With effort, Native businesses can succeed
DENVER – The promises and pitfalls of small business and the complex paths to success were described by two Colorado Natives concerned about commerce in a time of shrinking profits and budget shortfalls.
The Coloradoans are R. Carol Harvey, Navajo, executive secretary of the Colorado Commission of Indian Affairs, a longtime energy sector attorney with federal contracting expertise, and Ernest House Jr., Ute Mountain Ute, former CCIA executive secretary and now director of government affairs for the Colorado Springs Chamber of Commerce, where he works as a legislative liaison representing business concerns.
Both addressed the 6th Annual American Indian Business Expo conducted by the Denver-based Rocky Mountain Indian Chamber of Commerce April 12 – 13.
Harvey, the sixth of seven children, said she learned valuable lessons from her father, who did maintenance work, and her mother, a skilled cook who also ran a small business until she was 82, both of whom said to “get an education,” and to “learn to deal with difficulties.”
As a result, she earned graduate and law degrees and began teaching small business formation and government procurement. She also described learning from more traditional methods, when family members would go without food or water for periods of time “to learn we would be fine, anyhow,” a practice that built “personal strength and personal character.”
Harvey recalled the courage displayed by Navajo leader Manuelito in battle with American forces from 1860 – 1868, enabling Navajo people to remain in their homeland instead of being sent to Oklahoma with other tribes, as had been planned. These and other histories, if told to young people, would foster strength of character, she said.
Tribal nations could make it mandatory for their 18-year-olds to have small business training before they receive their per capita checks so they would have something to build on, she said, noting that businesses contracting with the federal government usually are expected to have working capital before contracts are awarded.
It is important for Native business leaders to have a “wide panoply of information,” in part because Indian businesses that operate in Indian country have different licensing, taxation, and employment and labor laws, she said.
Potential Native businesses dealing with the federal government should “be contract-ready but also shovel-ready,” she said. “Government contracting is not an easy area at all – it takes a lot of diligence and a lot of work.”
Harvey said five percent of federal prime contracts are to be set aside for 8(a) small businesses, which include those owned by Native and tribal entities; three percent are for businesses in HUBZone (Historically Underutilized Business Zone) areas, including Indian reservations; three percent are for service-disabled, veteran-owned small businesses, and five percent are to go to woman-owned small businesses, although certain parts of that program are not in place at present. The programs are not mutually exclusive.

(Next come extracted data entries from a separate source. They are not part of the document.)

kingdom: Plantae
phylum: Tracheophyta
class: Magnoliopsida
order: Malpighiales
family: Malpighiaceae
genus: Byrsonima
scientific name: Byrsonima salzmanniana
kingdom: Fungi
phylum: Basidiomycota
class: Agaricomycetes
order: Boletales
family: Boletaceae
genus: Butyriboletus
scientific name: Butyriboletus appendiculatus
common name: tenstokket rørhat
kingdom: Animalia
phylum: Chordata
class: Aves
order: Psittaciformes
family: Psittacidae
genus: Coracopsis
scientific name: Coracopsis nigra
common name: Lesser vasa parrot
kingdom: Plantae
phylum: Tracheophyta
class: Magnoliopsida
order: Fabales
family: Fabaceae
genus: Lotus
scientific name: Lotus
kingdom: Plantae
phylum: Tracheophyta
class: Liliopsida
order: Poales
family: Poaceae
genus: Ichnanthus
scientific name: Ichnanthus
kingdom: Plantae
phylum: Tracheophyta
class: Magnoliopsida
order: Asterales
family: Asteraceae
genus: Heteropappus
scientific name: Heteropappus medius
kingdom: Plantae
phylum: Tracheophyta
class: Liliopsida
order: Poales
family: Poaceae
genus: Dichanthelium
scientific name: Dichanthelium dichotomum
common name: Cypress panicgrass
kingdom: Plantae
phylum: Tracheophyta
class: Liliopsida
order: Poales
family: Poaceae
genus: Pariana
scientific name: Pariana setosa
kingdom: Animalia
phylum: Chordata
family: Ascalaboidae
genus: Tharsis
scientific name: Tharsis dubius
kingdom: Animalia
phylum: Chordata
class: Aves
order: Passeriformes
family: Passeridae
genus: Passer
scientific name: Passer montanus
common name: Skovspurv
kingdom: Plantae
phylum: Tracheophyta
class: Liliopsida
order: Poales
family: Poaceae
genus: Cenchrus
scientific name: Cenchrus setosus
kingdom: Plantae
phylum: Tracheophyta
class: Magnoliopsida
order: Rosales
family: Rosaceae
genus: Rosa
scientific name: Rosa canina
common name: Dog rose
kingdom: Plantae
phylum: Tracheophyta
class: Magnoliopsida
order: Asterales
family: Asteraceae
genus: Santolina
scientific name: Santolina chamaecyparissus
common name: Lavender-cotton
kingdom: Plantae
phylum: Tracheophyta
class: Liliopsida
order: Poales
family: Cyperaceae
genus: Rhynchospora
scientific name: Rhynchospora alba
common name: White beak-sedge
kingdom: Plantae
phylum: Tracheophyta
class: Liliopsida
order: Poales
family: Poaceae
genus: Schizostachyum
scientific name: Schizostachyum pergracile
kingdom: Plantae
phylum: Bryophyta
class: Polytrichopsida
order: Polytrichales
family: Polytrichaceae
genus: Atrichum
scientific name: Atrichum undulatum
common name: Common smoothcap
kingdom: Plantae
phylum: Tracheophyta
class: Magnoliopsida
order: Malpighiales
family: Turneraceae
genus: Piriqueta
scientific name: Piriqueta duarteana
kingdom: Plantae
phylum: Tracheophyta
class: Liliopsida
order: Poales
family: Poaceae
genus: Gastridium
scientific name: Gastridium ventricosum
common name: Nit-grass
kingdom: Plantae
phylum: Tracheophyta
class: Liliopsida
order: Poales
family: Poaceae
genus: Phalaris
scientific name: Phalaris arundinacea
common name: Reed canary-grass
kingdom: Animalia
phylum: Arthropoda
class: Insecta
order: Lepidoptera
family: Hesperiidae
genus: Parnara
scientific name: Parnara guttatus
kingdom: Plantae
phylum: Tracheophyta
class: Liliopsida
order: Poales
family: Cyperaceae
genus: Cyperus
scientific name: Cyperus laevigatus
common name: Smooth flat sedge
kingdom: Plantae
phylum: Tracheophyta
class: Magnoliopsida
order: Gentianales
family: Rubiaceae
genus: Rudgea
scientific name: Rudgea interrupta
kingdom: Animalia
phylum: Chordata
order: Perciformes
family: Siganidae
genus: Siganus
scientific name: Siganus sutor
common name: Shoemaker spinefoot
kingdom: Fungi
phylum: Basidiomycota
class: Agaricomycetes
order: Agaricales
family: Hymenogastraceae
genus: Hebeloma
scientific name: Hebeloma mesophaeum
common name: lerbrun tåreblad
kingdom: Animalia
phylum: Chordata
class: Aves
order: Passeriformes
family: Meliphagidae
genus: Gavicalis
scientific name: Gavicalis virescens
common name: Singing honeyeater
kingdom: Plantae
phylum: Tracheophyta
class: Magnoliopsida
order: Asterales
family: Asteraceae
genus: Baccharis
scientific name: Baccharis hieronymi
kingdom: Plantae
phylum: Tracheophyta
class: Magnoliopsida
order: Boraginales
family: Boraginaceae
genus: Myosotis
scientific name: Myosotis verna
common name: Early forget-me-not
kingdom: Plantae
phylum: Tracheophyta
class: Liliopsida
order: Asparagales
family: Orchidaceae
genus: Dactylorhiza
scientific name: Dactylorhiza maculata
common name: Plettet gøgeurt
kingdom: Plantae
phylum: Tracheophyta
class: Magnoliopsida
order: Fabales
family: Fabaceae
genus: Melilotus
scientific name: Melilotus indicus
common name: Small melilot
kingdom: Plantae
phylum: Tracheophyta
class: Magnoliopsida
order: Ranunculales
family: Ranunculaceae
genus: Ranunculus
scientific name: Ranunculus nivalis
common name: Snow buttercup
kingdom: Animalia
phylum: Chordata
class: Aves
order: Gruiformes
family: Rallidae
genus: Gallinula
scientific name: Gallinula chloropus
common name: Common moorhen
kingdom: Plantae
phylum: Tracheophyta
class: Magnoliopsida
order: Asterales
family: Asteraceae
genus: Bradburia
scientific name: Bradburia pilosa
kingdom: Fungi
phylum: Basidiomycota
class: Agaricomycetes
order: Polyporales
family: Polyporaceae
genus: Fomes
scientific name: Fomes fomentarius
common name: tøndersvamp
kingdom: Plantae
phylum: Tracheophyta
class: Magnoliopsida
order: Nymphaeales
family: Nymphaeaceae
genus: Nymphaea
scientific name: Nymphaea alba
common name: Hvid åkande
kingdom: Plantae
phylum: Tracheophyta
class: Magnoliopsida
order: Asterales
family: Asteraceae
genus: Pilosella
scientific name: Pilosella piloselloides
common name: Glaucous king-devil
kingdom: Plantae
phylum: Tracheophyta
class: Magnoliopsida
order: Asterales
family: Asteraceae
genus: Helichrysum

From the legislative side, House denounced current bills that could be harmful to business interests in the state and pointed out that Colorado has been in a “dire situation” financially, with a $1.3 billion shortfall remaining in the next fiscal year.
One piece of pending legislation could eliminate all the enterprise zones created for distressed areas including job-scarce Montezuma County, where the Ute Mountain Ute Reservation is located.
House, whose great-grandfather was the last Ute Mountain Ute traditional chief, said the tribe is focusing on renewable energy and water projects and on expanding opportunities for its Weeminuche Construction Authority company.
The Southern Ute Indian Tribe, also located in southwestern Colorado, is “known throughout Indian country as one of the top tribes” in business ventures, he said, noting that the tribe’s Red Cedar Gathering Co. is the third-highest natural gas-producing firm in its immediate area.
House also cited two other Southern Ute ventures in Colorado, including the multimillion-dollar, 500-unit Spire in downtown Denver, the largest residential high-rise condo development in the city’s history, according to developers, which is located across from the Colorado Convention Center.
The tribe also has a large investment in multimillion-dollar Belmar, a mixed-use community which provides an urban core for Lakewood, a Denver suburb and the state’s fourth-largest city.
Those investments, as well as others, are part of the tribe’s long-term investment strategy along the Front Range of the Rocky Mountains, according to an asset manager for the tribe’s Southern Ute Growth Fund’s GF Properties Group.
Among other speakers at the business expo were Margo Gray-Proctor, Osage, president of Horizon Engineering Services Co., Tulsa, Okla., and chairwoman of the National Center for American Indian Enterprise Development.